La prevenzione delle cosiddette infezioni crociate, quelle che si diffondono da paziente a paziente nei luoghi di cura, è diventata una pratica diffusa negli studi odontoiatrici, soprattutto a partire dagli anni '80, quando il timore che l'Aids potesse diventare un'epidemia grave quanto la peste, spinse tutto il mondo sanitario a intensificare le azioni per scongiurare questo pericolo.


Guanti e mascherine monouso per proteggere pazienti e operatori, procedure sempre più accurate per la sterilizzazione dei ferri chirurgici e disinfettanti a base di sostanze in grado di annientare virus e batteri, per sanificare gli ambienti: sono strumenti e pratiche abitualmente in uso nei nostri studi odontoiatrici, che garantiscono al paziente piena sicurezza.


Anche dal coronavirus, verrebbe da chiedersi? Di questo argomento se ne sta parlando molto in questi giorni. Le indicazioni più ragionevoli le hanno date il Ministero della Salute, per noi Regione Lombardia e l'Associazione nazionale dentisti italiani: considerando che le cure odontoiatriche non sono mai cure "salva vita", è bene invitare i cittadini con sintomi influenzali, con raffreddore o congiuntivite, a rimandare di qualche giorno l'appuntamento con il proprio dentista, a titolo precauzionale.


L'andamento dell'epidemia mi ha poi spinto a decidere insieme a mio figlio Alberto di tenere aperto lo Studio solo per le urgenze, come spiego in questa intervista....

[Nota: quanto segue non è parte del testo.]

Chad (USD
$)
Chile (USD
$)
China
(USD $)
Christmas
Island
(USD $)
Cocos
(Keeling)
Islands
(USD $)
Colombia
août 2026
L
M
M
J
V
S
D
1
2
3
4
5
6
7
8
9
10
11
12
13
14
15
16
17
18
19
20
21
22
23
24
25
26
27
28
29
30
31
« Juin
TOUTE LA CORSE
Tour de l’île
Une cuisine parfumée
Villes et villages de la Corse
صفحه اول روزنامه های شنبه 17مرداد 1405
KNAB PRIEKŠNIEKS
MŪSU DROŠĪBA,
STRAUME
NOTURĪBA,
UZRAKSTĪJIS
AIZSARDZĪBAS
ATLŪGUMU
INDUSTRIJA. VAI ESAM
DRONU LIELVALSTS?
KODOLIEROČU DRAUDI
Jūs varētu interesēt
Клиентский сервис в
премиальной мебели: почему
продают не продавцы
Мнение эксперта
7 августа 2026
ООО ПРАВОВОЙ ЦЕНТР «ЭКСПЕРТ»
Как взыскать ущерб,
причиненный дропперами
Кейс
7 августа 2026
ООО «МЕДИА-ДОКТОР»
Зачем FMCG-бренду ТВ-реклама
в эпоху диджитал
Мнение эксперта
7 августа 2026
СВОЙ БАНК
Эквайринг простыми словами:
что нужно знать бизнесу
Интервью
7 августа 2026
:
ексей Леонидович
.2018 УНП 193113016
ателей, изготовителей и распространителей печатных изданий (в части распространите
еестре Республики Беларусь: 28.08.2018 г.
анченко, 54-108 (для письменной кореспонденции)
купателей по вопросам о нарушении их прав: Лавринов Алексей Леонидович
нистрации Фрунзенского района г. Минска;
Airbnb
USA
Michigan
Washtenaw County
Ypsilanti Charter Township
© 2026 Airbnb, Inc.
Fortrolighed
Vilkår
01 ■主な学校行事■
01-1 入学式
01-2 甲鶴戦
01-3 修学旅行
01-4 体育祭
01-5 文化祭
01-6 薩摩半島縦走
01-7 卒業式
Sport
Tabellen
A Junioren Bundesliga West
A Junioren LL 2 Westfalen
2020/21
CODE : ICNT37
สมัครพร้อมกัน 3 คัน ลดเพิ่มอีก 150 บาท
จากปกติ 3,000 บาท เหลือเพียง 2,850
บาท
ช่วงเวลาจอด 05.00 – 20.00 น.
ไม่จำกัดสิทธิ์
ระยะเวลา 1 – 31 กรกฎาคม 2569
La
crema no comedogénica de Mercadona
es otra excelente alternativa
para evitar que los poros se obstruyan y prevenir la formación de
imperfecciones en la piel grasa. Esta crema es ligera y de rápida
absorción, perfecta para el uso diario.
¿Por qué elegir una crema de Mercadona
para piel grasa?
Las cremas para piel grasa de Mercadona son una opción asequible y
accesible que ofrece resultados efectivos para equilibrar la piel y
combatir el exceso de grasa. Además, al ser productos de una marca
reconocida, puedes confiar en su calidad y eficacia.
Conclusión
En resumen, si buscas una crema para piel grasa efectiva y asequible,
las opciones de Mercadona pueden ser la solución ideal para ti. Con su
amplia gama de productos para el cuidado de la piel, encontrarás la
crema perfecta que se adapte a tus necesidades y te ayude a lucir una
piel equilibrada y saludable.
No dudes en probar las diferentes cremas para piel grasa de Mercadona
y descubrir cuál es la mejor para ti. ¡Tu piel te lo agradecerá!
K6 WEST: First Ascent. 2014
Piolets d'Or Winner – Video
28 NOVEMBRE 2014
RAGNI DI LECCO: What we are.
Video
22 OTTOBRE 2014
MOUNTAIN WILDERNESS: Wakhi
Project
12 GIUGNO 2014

Quel che dispiace di più, invece, è che in un'epoca dove l'informazione è messa al centro della nostra vita, si stia imponendo una sorta di informazione "fast", sempre più veloce e aggiornata in tempo reale, ma spesso non verificata, né suffragata da alcun approfondimento. Evidentemente a imperare è l'interesse economico di chi vuole attrarre lettori sui propri siti web, più che il desiderio di informare correttamente.

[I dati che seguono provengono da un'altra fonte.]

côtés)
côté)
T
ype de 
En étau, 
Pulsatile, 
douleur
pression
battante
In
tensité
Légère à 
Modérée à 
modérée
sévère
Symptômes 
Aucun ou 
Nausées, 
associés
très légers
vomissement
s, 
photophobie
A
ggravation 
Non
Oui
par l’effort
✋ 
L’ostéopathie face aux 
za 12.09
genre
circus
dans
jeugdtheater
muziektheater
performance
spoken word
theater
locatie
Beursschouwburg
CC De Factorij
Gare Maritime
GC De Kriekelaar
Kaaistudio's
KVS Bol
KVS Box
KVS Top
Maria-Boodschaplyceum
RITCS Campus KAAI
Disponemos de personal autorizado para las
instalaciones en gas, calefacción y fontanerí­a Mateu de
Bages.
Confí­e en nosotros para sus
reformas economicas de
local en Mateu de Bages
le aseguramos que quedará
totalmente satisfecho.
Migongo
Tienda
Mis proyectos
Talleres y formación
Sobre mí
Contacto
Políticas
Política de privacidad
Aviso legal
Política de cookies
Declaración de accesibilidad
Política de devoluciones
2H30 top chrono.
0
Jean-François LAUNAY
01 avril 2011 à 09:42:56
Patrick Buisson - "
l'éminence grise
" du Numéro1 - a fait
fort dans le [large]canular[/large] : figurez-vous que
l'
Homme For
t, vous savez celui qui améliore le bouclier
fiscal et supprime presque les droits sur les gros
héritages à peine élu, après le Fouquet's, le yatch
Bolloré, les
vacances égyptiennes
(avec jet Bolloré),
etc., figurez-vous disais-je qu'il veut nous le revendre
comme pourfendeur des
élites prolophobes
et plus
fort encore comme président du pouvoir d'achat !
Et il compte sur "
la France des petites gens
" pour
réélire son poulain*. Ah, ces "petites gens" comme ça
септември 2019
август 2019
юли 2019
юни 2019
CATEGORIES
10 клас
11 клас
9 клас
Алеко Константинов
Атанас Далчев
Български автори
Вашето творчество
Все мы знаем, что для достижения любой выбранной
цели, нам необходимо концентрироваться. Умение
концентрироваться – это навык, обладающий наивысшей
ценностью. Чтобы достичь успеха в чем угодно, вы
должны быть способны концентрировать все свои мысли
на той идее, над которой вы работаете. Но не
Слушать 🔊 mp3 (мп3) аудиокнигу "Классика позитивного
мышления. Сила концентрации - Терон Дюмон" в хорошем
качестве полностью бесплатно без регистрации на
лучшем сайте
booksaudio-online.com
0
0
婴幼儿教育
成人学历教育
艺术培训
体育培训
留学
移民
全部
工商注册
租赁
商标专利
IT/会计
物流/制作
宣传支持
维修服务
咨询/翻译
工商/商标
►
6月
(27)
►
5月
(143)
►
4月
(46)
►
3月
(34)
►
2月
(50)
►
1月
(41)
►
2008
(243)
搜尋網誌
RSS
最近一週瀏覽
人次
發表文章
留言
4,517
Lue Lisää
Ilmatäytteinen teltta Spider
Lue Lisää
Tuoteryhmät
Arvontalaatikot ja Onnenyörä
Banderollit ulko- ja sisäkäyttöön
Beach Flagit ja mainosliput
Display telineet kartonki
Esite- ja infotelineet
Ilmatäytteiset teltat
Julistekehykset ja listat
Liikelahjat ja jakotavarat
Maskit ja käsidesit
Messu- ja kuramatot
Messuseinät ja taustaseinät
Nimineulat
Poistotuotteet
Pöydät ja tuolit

Le notizie sul coronavirus hanno monopolizzato l'attenzione, appaiono ovunque, sui siti web degli organi istituzionali come su quelli degli organi di informazione, ma anche sui social network più disparati. Il risultato? Tanta confusione, perché il lettore finisce per mettere tutto sullo stesso piano, per non parlare di quando le informazioni trovate in rete sono tra loro contraddittorie: a chi dare ragione, a chi credere?

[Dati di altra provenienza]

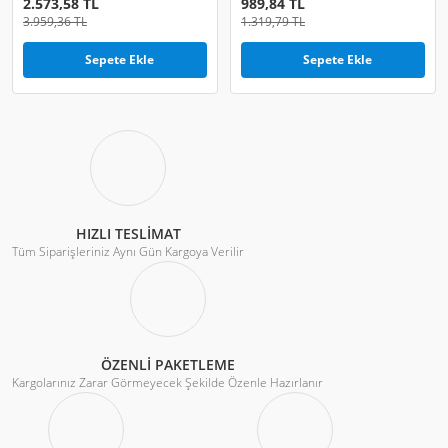
2.573,58 TL
989,84 TL
3.959,36 TL
1.319,79 TL
Sepete Ekle
Sepete Ekle
HIZLI TESLİMAT
Tüm Siparişleriniz Aynı Gün Kargoya Verilir
ÖZENLİ PAKETLEME
Kargolarınız Zarar Görmeyecek Şekilde Özenle Hazırlanır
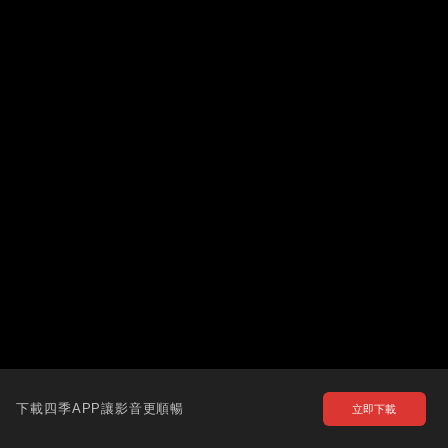
下載四季APP讓影音更順暢
立即下載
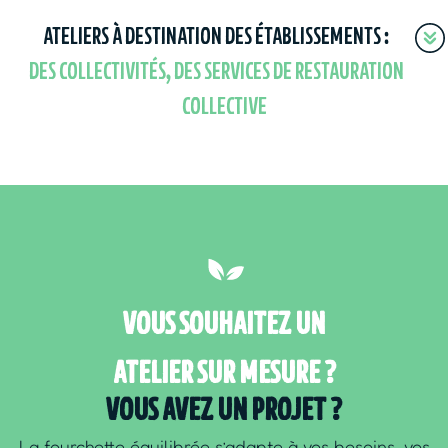
ATELIERS À DESTINATION DES ÉTABLISSEMENTS :
DES COLLECTIVITÉS, DES SERVICES DE RESTAURATION
COLLECTIVE
VOUS SOUHAITEZ UN
ATELIER SUR MESURE ?
VOUS AVEZ UN PROJET ?
La fourchette équilibrée s’adapte à vos besoins, vos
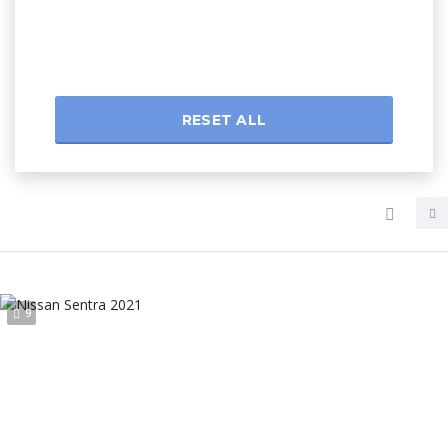
RESET ALL
9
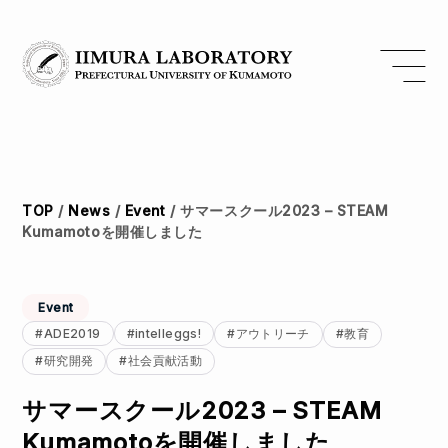
TOP
/
News
/
Event
/
サマースクール2023 – STEAM
Kumamotoを開催しました
Event
ADE2019
intelleggs!
アウトリーチ
教育
研究開発
社会貢献活動
サマースクール2023 – STEAM
Kumamotoを開催しました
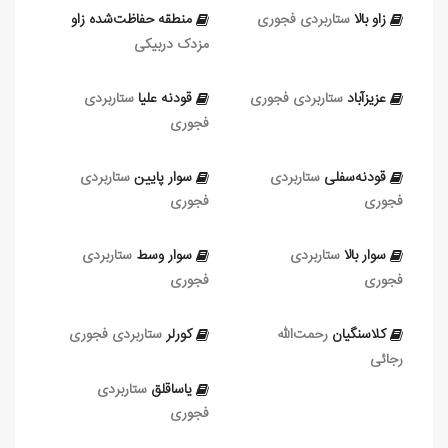
زاو بالا
ستاربردی فجوری
منطقه حفاظت‌شده زاو
مزدک دربیکی
عزیزآباد
ستاربردی فجوری
قودنه‌ علیا
ستاربردی
فجوری
قودنه‌سفلی
ستاربردی
سوار پایین
ستاربردی
فجوری
فجوری
سوار بالا
ستاربردی
سوار وسط
ستاربردی
فجوری
فجوری
کلاسنگیان
رحمت‌الله
کورلر
ستاربردی فجوری
رجائی
یاساقلق
ستاربردی
فجوری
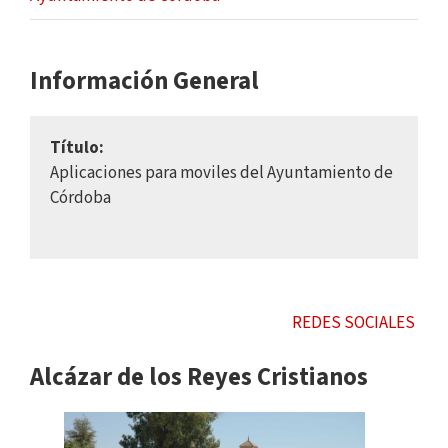
Información General
Título:
Aplicaciones para moviles del Ayuntamiento de
Córdoba
REDES SOCIALES
Alcázar de los Reyes Cristianos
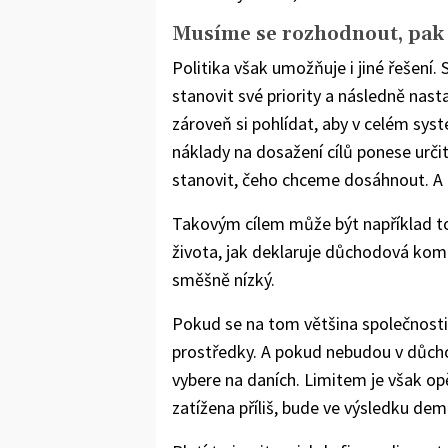
Musíme se rozhodnout, pak
Politika však umožňuje i jiné řešení. 
stanovit své priority a následně nast
zároveň si pohlídat, aby v celém sy
náklady na dosažení cílů ponese určitá
stanovit, čeho chceme dosáhnout. A t
Takovým cílem může být například to,
života, jak deklaruje důchodová kom
směšně nízký.
Pokud se na tom většina společnosti s
prostředky. A pokud nebudou v důch
vybere na daních. Limitem je však o
zatížena příliš, bude ve výsledku de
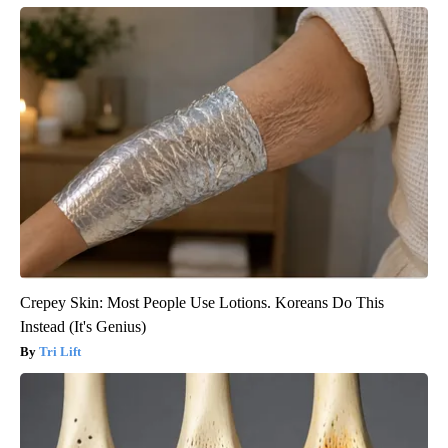
Crepey Skin: Most People Use Lotions. Koreans Do This
Instead (It's Genius)
Tri Lift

Bisogna allora usare il buon senso ed evitare qualsiasi allarmismo. E meglio ancora attenersi alle indicazioni del Ministero della Salute che, tra l'altro, ha messo a disposizione un numero nazionale (1500) per chi volesse avere informazioni accurate sul coronavirus. Anche Regione Lombardia ha attivato un numero verde (800.894.545). Il 112, invece, in questo frangente - ricordiamolo - è da usare solo ed esclusivamente per la segnalazione dei casi.